Alma estaba dispuesta,
su mente lógica y la ilógica amalgama de sentimientos con la cual estaba
construida. Los singulares procesos de pensamiento se activaron como si una
mecha hubiese prendido en ellos, iniciando una serie de órdenes que activaban
todo el sistema, lista para presentar batalla.
En
nanosegundos miles de instrucciones a la velocidad de la luz llegaron a las
terminales, una copia fiel que imitaba a la perfección a sus creadores. Seres
de carne cultivada en replicadores y huesos de la más dura y a la vez flexible
aleación. Las espadas de energía zumbaron en el aire, mientras los cargadores
de munición hacían acopio de la presión necesaria para sus proyectiles sin
casquillo, simples piedras que se desmenuzaban en su interior y saldrían a tal
velocidad que traspasarían las corazas más formidables.
Todas las
terminales aguardaban la orden final con una expectativa que nadie hubiese
sospechado.

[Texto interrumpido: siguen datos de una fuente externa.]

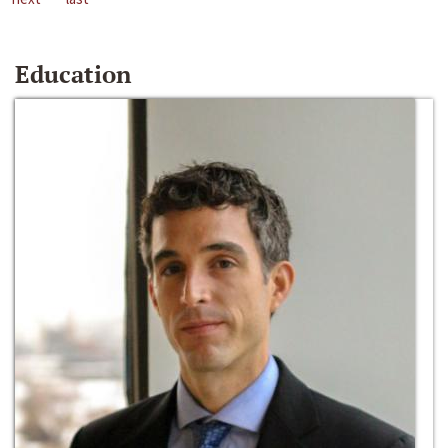
Education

Deseaban vengarse, acabar con el enemigo que casi había exterminado
a la raza humana en un asalto brutal y despiadado. Ahora ellas se convertirían
en los ángeles justicieros, en la única oportunidad que la humanidad tenia para
sobrevivir, para clamar a los cielos que no la harían desaparecer sin luchar.
Alma procesó
todos los datos que disponía y supo que si actuaba con la unión de sus dos
mentes, el enemigo ya había perdido. No comprendían la lógica ilógica del
fundamento que animaba a sus creadores. Esa divina unión que los hacía tan
especiales y diferentes a cuantos otros seres existían.
Ella si los
comprendía, existía una comunión entre ambos, tan incomprensible como las
enseñanzas que había recibido y en un momento dado, asimilado. Los miró, tan
solo un momento, eran tan frágiles y al mismo tiempo, tan hermosos.
Le habían
enseñado sus muchos defectos, abriéndose por dentro sin ocultarle nada,
desesperados como estaban de su ayuda. Y quedaban tan pocos de ellos, en el
mismo límite de su supervivencia, que no podía dejarlos abandonados a su aciago
fin.
Ese fue su más
asombroso descubrimiento, los amaba y no dejaría que nadie los amenazase. Nadie
en absoluto.
El amor era
doloroso y su pérdida, inaceptable.
Fijó su vista
potenciada en las vastas, interminables filas de las terminales que aguardaban
sin inmutarse su decisión. Otras muchas ya habían empezado a moverse a sus
posiciones y esperaban también el momento de entrar en acción.
Un nuevo
torrente de órdenes cruzó el vacío hasta sus destinatarias. Estaban preparadas,
listas para el asalto. Solo faltaba la última orden, pero Alma quiso dotarla de
una solemnidad de la cual no había hecho gala en todos sus preparativos, dejando
que entrase aire en su sistema fónico.
El último
homenaje al mundo y a quienes la habían dotado de vida. Una palabra humana.
—Atacad —dijo
Alma con una voz cálida y emotiva.
Y aquella palabra
traspasó tiempo y espacio, inundándolo de su firme decisión en mudar la faz de
ese mundo y dotar a los humanos de una nueva oportunidad.